WORK TO BE COMPLETED: The records below need copying. Match each line exactly.

___ MATERIAL PROVIDED ___

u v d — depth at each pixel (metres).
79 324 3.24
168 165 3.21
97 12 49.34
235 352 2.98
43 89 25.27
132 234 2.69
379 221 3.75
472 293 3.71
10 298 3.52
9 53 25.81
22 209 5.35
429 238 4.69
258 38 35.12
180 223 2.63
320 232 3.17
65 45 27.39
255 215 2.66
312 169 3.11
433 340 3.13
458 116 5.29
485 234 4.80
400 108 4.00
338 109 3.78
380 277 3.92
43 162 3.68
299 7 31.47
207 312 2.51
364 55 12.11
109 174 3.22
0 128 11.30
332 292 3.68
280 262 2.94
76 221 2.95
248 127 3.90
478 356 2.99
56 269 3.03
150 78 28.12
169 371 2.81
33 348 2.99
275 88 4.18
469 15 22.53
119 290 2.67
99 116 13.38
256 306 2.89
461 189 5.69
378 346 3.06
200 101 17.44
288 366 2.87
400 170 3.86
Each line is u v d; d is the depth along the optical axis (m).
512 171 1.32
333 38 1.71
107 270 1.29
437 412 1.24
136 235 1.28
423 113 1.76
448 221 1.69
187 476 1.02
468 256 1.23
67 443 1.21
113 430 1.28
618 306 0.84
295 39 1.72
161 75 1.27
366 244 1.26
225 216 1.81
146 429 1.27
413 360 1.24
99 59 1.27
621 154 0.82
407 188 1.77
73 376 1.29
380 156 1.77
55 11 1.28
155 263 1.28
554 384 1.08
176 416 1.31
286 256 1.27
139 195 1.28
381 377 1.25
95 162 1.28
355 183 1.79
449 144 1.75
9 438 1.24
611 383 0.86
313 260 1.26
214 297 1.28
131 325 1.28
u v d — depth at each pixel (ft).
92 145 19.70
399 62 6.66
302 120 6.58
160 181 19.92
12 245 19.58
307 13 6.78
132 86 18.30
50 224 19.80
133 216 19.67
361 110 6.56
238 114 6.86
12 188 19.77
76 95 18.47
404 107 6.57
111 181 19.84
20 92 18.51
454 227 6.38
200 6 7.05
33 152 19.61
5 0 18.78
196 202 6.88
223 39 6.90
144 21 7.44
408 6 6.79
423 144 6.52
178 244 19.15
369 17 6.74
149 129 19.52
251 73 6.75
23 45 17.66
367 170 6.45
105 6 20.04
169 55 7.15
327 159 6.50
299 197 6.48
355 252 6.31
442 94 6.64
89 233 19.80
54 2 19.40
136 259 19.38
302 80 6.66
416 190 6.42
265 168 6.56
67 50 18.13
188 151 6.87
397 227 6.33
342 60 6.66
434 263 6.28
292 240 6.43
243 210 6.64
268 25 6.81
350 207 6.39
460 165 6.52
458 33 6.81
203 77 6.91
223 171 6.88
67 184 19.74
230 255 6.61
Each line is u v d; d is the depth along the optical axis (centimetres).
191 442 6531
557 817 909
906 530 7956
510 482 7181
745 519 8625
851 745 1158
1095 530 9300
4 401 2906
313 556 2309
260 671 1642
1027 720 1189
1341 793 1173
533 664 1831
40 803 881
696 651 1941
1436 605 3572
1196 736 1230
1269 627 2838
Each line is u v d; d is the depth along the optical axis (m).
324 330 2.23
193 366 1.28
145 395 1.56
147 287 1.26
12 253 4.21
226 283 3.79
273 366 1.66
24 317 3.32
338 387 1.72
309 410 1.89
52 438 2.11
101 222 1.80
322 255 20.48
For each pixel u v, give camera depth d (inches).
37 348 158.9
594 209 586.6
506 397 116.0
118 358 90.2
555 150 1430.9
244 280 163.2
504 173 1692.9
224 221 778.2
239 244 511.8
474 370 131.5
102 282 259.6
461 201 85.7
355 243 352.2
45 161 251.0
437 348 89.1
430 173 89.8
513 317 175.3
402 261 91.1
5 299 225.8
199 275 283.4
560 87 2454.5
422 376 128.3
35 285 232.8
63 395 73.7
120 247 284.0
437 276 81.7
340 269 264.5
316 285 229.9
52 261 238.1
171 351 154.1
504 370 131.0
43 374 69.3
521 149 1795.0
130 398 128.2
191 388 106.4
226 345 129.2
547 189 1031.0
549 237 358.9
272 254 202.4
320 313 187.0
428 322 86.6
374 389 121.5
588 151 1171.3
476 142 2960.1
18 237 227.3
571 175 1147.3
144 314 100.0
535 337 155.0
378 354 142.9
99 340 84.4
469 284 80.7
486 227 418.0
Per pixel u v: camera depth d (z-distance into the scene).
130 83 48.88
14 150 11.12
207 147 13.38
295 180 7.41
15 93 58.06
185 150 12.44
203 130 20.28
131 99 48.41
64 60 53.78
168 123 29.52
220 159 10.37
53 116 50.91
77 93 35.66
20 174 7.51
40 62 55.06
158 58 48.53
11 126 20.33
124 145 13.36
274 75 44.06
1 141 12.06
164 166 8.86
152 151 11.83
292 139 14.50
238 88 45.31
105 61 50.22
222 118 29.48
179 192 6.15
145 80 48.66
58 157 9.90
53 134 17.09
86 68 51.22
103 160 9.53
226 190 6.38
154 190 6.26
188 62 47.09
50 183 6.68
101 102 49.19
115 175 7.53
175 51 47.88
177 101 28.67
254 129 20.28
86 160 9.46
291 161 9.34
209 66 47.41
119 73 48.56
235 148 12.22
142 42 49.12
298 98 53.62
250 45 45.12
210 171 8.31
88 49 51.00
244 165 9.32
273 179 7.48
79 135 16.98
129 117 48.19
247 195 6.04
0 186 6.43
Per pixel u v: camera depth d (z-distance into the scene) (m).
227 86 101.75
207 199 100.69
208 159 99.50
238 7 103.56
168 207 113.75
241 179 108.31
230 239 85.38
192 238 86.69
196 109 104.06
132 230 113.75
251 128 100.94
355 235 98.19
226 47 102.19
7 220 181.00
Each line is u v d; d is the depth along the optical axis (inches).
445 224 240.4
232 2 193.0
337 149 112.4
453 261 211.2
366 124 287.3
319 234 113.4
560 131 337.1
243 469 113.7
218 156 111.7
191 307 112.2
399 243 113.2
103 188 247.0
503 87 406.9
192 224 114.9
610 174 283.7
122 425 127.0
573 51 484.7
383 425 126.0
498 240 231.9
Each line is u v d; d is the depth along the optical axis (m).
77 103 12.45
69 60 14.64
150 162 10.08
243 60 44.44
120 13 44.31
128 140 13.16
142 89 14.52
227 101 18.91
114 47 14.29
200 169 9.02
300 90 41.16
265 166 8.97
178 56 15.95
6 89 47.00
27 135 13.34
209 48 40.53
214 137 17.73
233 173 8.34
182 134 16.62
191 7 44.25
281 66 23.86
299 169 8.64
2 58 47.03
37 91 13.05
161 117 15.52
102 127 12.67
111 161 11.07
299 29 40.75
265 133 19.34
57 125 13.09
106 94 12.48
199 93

___

TASK RESPONSE:
u v d — depth at each pixel (metres).
79 324 3.24
168 165 3.21
97 12 49.34
235 352 2.98
43 89 25.27
132 234 2.69
379 221 3.75
472 293 3.71
10 298 3.52
9 53 25.81
22 209 5.35
429 238 4.69
258 38 35.12
180 223 2.63
320 232 3.17
65 45 27.39
255 215 2.66
312 169 3.11
433 340 3.13
458 116 5.29
485 234 4.80
400 108 4.00
338 109 3.78
380 277 3.92
43 162 3.68
299 7 31.47
207 312 2.51
364 55 12.11
109 174 3.22
0 128 11.30
332 292 3.68
280 262 2.94
76 221 2.95
248 127 3.90
478 356 2.99
56 269 3.03
150 78 28.12
169 371 2.81
33 348 2.99
275 88 4.18
469 15 22.53
119 290 2.67
99 116 13.38
256 306 2.89
461 189 5.69
378 346 3.06
200 101 17.44
288 366 2.87
400 170 3.86
Each line is u v d; d is the depth along the optical axis (m).
512 171 1.32
333 38 1.71
107 270 1.29
437 412 1.24
136 235 1.28
423 113 1.76
448 221 1.69
187 476 1.02
468 256 1.23
67 443 1.21
113 430 1.28
618 306 0.84
295 39 1.72
161 75 1.27
366 244 1.26
225 216 1.81
146 429 1.27
413 360 1.24
99 59 1.27
621 154 0.82
407 188 1.77
73 376 1.29
380 156 1.77
55 11 1.28
155 263 1.28
554 384 1.08
176 416 1.31
286 256 1.27
139 195 1.28
381 377 1.25
95 162 1.28
355 183 1.79
449 144 1.75
9 438 1.24
611 383 0.86
313 260 1.26
214 297 1.28
131 325 1.28
u v d — depth at each pixel (ft).
92 145 19.70
399 62 6.66
302 120 6.58
160 181 19.92
12 245 19.58
307 13 6.78
132 86 18.30
50 224 19.80
133 216 19.67
361 110 6.56
238 114 6.86
12 188 19.77
76 95 18.47
404 107 6.57
111 181 19.84
20 92 18.51
454 227 6.38
200 6 7.05
33 152 19.61
5 0 18.78
196 202 6.88
223 39 6.90
144 21 7.44
408 6 6.79
423 144 6.52
178 244 19.15
369 17 6.74
149 129 19.52
251 73 6.75
23 45 17.66
367 170 6.45
105 6 20.04
169 55 7.15
327 159 6.50
299 197 6.48
355 252 6.31
442 94 6.64
89 233 19.80
54 2 19.40
136 259 19.38
302 80 6.66
416 190 6.42
265 168 6.56
67 50 18.13
188 151 6.87
397 227 6.33
342 60 6.66
434 263 6.28
292 240 6.43
243 210 6.64
268 25 6.81
350 207 6.39
460 165 6.52
458 33 6.81
203 77 6.91
223 171 6.88
67 184 19.74
230 255 6.61
Each line is u v d; d is the depth along the optical axis (centimetres).
191 442 6531
557 817 909
906 530 7956
510 482 7181
745 519 8625
851 745 1158
1095 530 9300
4 401 2906
313 556 2309
260 671 1642
1027 720 1189
1341 793 1173
533 664 1831
40 803 881
696 651 1941
1436 605 3572
1196 736 1230
1269 627 2838
Each line is u v d; d is the depth along the optical axis (m).
324 330 2.23
193 366 1.28
145 395 1.56
147 287 1.26
12 253 4.21
226 283 3.79
273 366 1.66
24 317 3.32
338 387 1.72
309 410 1.89
52 438 2.11
101 222 1.80
322 255 20.48
For each pixel u v, give camera depth d (inches).
37 348 158.9
594 209 586.6
506 397 116.0
118 358 90.2
555 150 1430.9
244 280 163.2
504 173 1692.9
224 221 778.2
239 244 511.8
474 370 131.5
102 282 259.6
461 201 85.7
355 243 352.2
45 161 251.0
437 348 89.1
430 173 89.8
513 317 175.3
402 261 91.1
5 299 225.8
199 275 283.4
560 87 2454.5
422 376 128.3
35 285 232.8
63 395 73.7
120 247 284.0
437 276 81.7
340 269 264.5
316 285 229.9
52 261 238.1
171 351 154.1
504 370 131.0
43 374 69.3
521 149 1795.0
130 398 128.2
191 388 106.4
226 345 129.2
547 189 1031.0
549 237 358.9
272 254 202.4
320 313 187.0
428 322 86.6
374 389 121.5
588 151 1171.3
476 142 2960.1
18 237 227.3
571 175 1147.3
144 314 100.0
535 337 155.0
378 354 142.9
99 340 84.4
469 284 80.7
486 227 418.0
Per pixel u v: camera depth d (z-distance into the scene).
130 83 48.88
14 150 11.12
207 147 13.38
295 180 7.41
15 93 58.06
185 150 12.44
203 130 20.28
131 99 48.41
64 60 53.78
168 123 29.52
220 159 10.37
53 116 50.91
77 93 35.66
20 174 7.51
40 62 55.06
158 58 48.53
11 126 20.33
124 145 13.36
274 75 44.06
1 141 12.06
164 166 8.86
152 151 11.83
292 139 14.50
238 88 45.31
105 61 50.22
222 118 29.48
179 192 6.15
145 80 48.66
58 157 9.90
53 134 17.09
86 68 51.22
103 160 9.53
226 190 6.38
154 190 6.26
188 62 47.09
50 183 6.68
101 102 49.19
115 175 7.53
175 51 47.88
177 101 28.67
254 129 20.28
86 160 9.46
291 161 9.34
209 66 47.41
119 73 48.56
235 148 12.22
142 42 49.12
298 98 53.62
250 45 45.12
210 171 8.31
88 49 51.00
244 165 9.32
273 179 7.48
79 135 16.98
129 117 48.19
247 195 6.04
0 186 6.43
Per pixel u v: camera depth d (z-distance into the scene) (m).
227 86 101.75
207 199 100.69
208 159 99.50
238 7 103.56
168 207 113.75
241 179 108.31
230 239 85.38
192 238 86.69
196 109 104.06
132 230 113.75
251 128 100.94
355 235 98.19
226 47 102.19
7 220 181.00
Each line is u v d; d is the depth along the optical axis (inches).
445 224 240.4
232 2 193.0
337 149 112.4
453 261 211.2
366 124 287.3
319 234 113.4
560 131 337.1
243 469 113.7
218 156 111.7
191 307 112.2
399 243 113.2
103 188 247.0
503 87 406.9
192 224 114.9
610 174 283.7
122 425 127.0
573 51 484.7
383 425 126.0
498 240 231.9
Each line is u v d; d is the depth along the optical axis (m).
77 103 12.45
69 60 14.64
150 162 10.08
243 60 44.44
120 13 44.31
128 140 13.16
142 89 14.52
227 101 18.91
114 47 14.29
200 169 9.02
300 90 41.16
265 166 8.97
178 56 15.95
6 89 47.00
27 135 13.34
209 48 40.53
214 137 17.73
233 173 8.34
182 134 16.62
191 7 44.25
281 66 23.86
299 169 8.64
2 58 47.03
37 91 13.05
161 117 15.52
102 127 12.67
111 161 11.07
299 29 40.75
265 133 19.34
57 125 13.09
106 94 12.48
199 93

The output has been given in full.